>>>>>

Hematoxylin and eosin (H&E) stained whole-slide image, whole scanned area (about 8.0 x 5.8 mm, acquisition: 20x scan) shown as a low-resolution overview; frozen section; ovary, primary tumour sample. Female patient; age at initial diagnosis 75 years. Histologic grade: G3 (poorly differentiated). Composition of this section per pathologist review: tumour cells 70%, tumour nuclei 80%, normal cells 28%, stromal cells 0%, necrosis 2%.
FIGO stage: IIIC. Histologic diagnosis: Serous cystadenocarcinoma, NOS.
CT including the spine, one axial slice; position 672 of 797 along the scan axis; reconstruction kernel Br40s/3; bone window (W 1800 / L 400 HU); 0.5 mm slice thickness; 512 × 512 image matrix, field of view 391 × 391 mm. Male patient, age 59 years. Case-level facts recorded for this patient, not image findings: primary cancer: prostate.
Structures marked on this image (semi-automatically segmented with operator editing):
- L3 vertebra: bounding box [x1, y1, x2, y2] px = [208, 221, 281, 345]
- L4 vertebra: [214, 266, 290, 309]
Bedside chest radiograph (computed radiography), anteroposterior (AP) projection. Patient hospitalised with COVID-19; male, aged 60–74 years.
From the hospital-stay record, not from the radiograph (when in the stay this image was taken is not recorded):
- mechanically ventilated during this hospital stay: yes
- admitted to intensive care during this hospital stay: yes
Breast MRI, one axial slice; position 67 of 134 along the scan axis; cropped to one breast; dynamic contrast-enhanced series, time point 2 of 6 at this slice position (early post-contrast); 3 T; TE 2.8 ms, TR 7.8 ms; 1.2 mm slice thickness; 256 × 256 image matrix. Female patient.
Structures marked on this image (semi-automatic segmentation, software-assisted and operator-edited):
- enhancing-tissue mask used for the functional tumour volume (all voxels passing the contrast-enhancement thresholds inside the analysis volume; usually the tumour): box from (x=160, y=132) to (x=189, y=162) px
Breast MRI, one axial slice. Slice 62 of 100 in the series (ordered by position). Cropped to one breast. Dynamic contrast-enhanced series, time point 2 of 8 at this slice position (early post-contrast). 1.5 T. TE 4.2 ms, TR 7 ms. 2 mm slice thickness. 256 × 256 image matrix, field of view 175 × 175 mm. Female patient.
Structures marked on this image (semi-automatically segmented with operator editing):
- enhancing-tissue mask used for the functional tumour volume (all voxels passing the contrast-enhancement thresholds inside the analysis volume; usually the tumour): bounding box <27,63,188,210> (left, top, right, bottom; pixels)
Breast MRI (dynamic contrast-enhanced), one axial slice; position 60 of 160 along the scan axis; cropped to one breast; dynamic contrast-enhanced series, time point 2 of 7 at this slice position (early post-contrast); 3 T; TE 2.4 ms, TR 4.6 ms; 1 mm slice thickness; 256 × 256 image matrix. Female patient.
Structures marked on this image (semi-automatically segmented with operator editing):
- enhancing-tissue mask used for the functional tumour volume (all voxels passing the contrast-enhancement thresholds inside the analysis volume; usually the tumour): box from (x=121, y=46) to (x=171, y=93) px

<<<<<

_Exercise instructions_
Above are the records; print exactly the lines from the line with "FIGO stage: IIIC." to the line with "- mechanically ventilated", including both, and nothing else.

_Answer for the task_
FIGO stage: IIIC. Histologic diagnosis: Serous cystadenocarcinoma, NOS.
CT including the spine, one axial slice; position 672 of 797 along the scan axis; reconstruction kernel Br40s/3; bone window (W 1800 / L 400 HU); 0.5 mm slice thickness; 512 × 512 image matrix, field of view 391 × 391 mm. Male patient, age 59 years. Case-level facts recorded for this patient, not image findings: primary cancer: prostate.
Structures marked on this image (semi-automatically segmented with operator editing):
- L3 vertebra: bounding box [x1, y1, x2, y2] px = [208, 221, 281, 345]
- L4 vertebra: [214, 266, 290, 309]
Bedside chest radiograph (computed radiography), anteroposterior (AP) projection. Patient hospitalised with COVID-19; male, aged 60–74 years.
From the hospital-stay record, not from the radiograph (when in the stay this image was taken is not recorded):
- mechanically ventilated during this hospital stay: yes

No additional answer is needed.